• TO DO
1. In the text about Waggle, what does Waggle's trusted imprimatur assure?
2. Pick up the text on Waggle's pet-care funding after its final sentence and continue writing it.

• TEXT BLOCK
Trupanion, a leader in medical insurance for cats and dogs, has become a valued Waggle corporate steward. “While increased, proactive adoption of quality medical insurance for pets would go a long way to help avoid financial barriers to care, Waggle has created a solution to help fill the gap and provide assistance when financial resources are exhausted,” commented Dr. Steve Weinrauch, BVMS, MRCVS, Chief Veterinary Officer at Trupanion. Another valued Waggle steward is MightyVet, whose mission is to nurture and evolve the veterinary ecosystem for the common good of pets, families, and the veterinary professionals entrusted with the care of those pets.


As the only pet-dedicated funding platform that partners with leading veterinary clinics around the country, Waggle’s “eyes and ears” are the veterinarians who toil in the proverbial trenches daily. When faced with a case that a practice might otherwise have to turn away for lack of funds, the practice will determine a candidate’s eligibility for Waggle assistance and guide the pet owner to the Waggle website. Similarly, a PG or RS can initiate a campaign and post it on the Waggle site and at the same time invite the veterinary practice to also participate by including the treatment information and by sharing on social media. No matter the source, the case background will include salient information on both the guardian/animal, a description of the illness/condition, the proposed treatment, the expected outcome, level of urgency, and costs. The case and a photo and/or video will be posted on the Waggle website for public viewing and VPs, RSs, PGs are all encouraged to share their postings among friends and colleagues in their own community and on social media, as well. Waggle’s trusted imprimatur assures that the case has been vetted and verified.

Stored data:
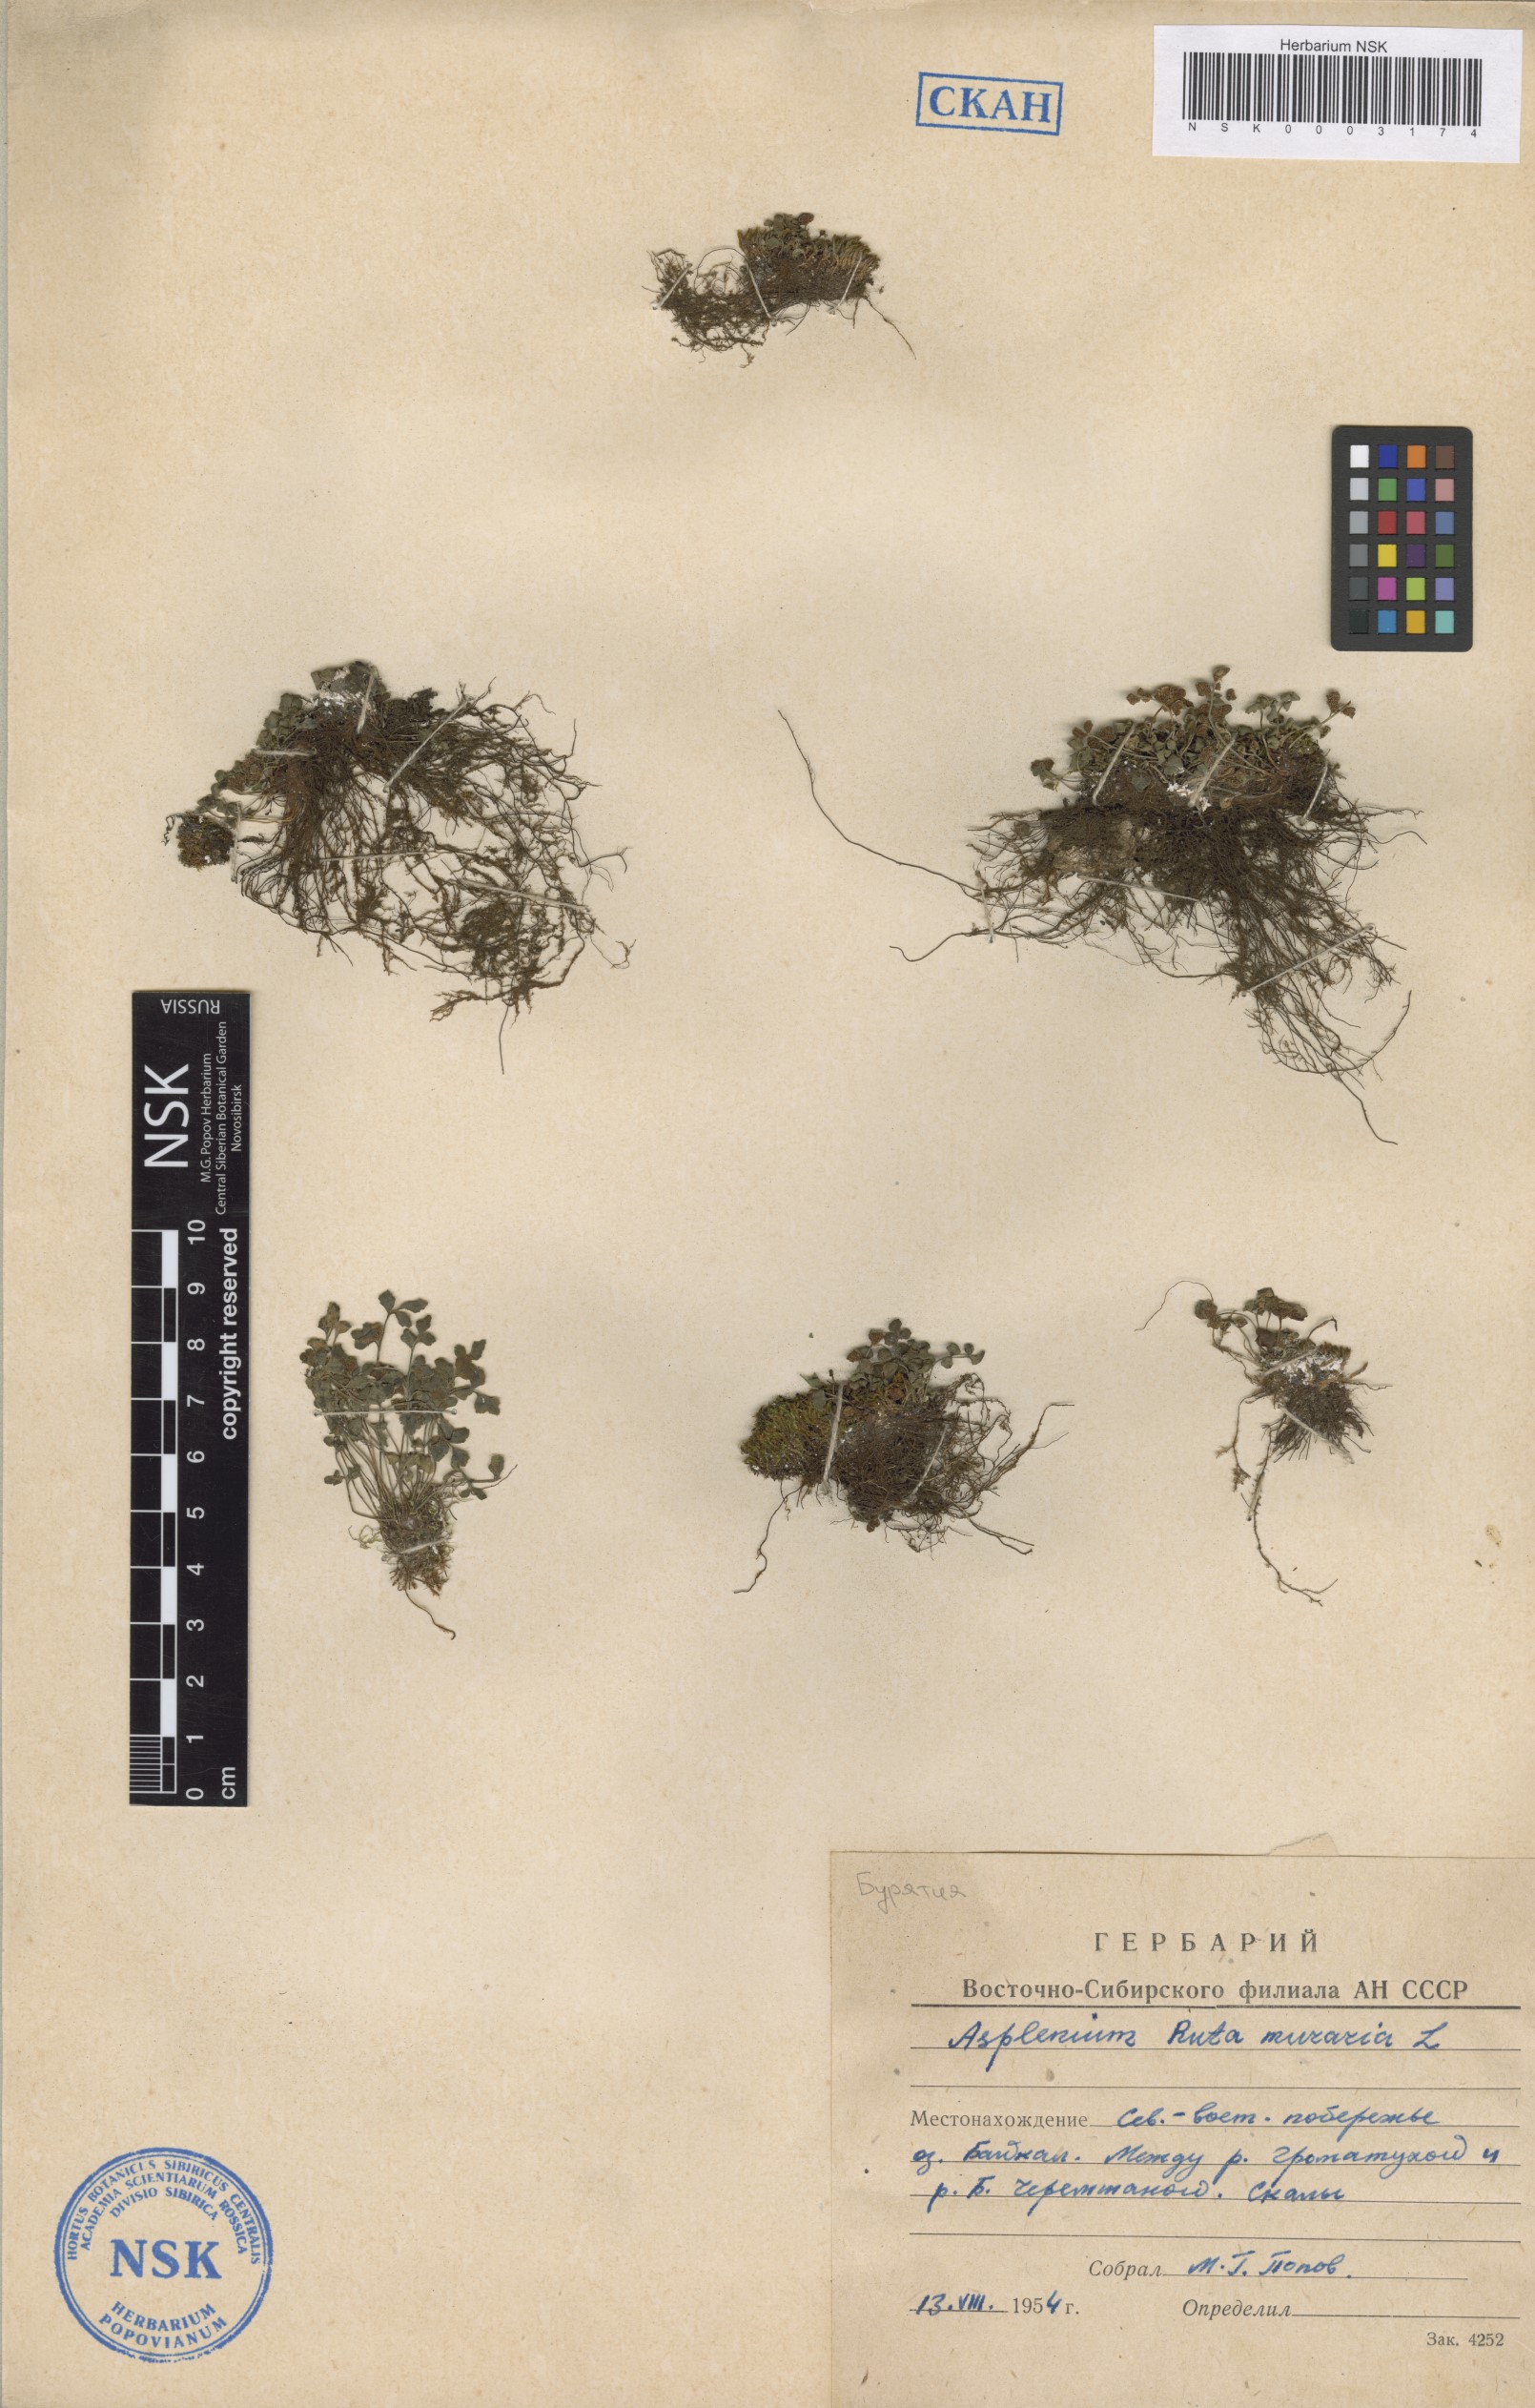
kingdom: Plantae
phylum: Tracheophyta
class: Polypodiopsida
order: Polypodiales
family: Aspleniaceae
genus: Asplenium
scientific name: Asplenium ruta-muraria
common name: Wall-rue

• SOLVED PROBLEMS
1. It assures that the case has been vetted and verified.

2.
At present, to be able to fund as many cases as possible, there is a cap of $5,000 per animal. (This figure was determined to be realistically typical by the veterinary members of Waggle’s advisory committee.) Waggle guarantees that 100% of the donations earmarked for a particular case will go to that individual animal’s care; the money will be sent directly to the veterinary hospital, providing total transparency. When that $5,000 threshold has been reached, the website will indicate that the case is “funded” and will direct donors to the general listings, featuring other cases still in need of revenue.

“As veterinarians, we have long witnessed the sad reality that financial restraints often result in pain and suffering, and even unnecessary euthanasia of the pets we treat,” observes Dr. Rob Olson, a Waggle advisory board member and the co-owner of the Pieper-Olson Veterinary Hospital, based in Middletown, CT, with three other locations in the state. “Waggle offers an innovative solution by connecting animals and pet parents in need with life-saving resources.” Indeed, Mornelli expects that in its first few years, Waggle will save thousands of pets and will be responsible for many enduring and “happily ever after” outcomes.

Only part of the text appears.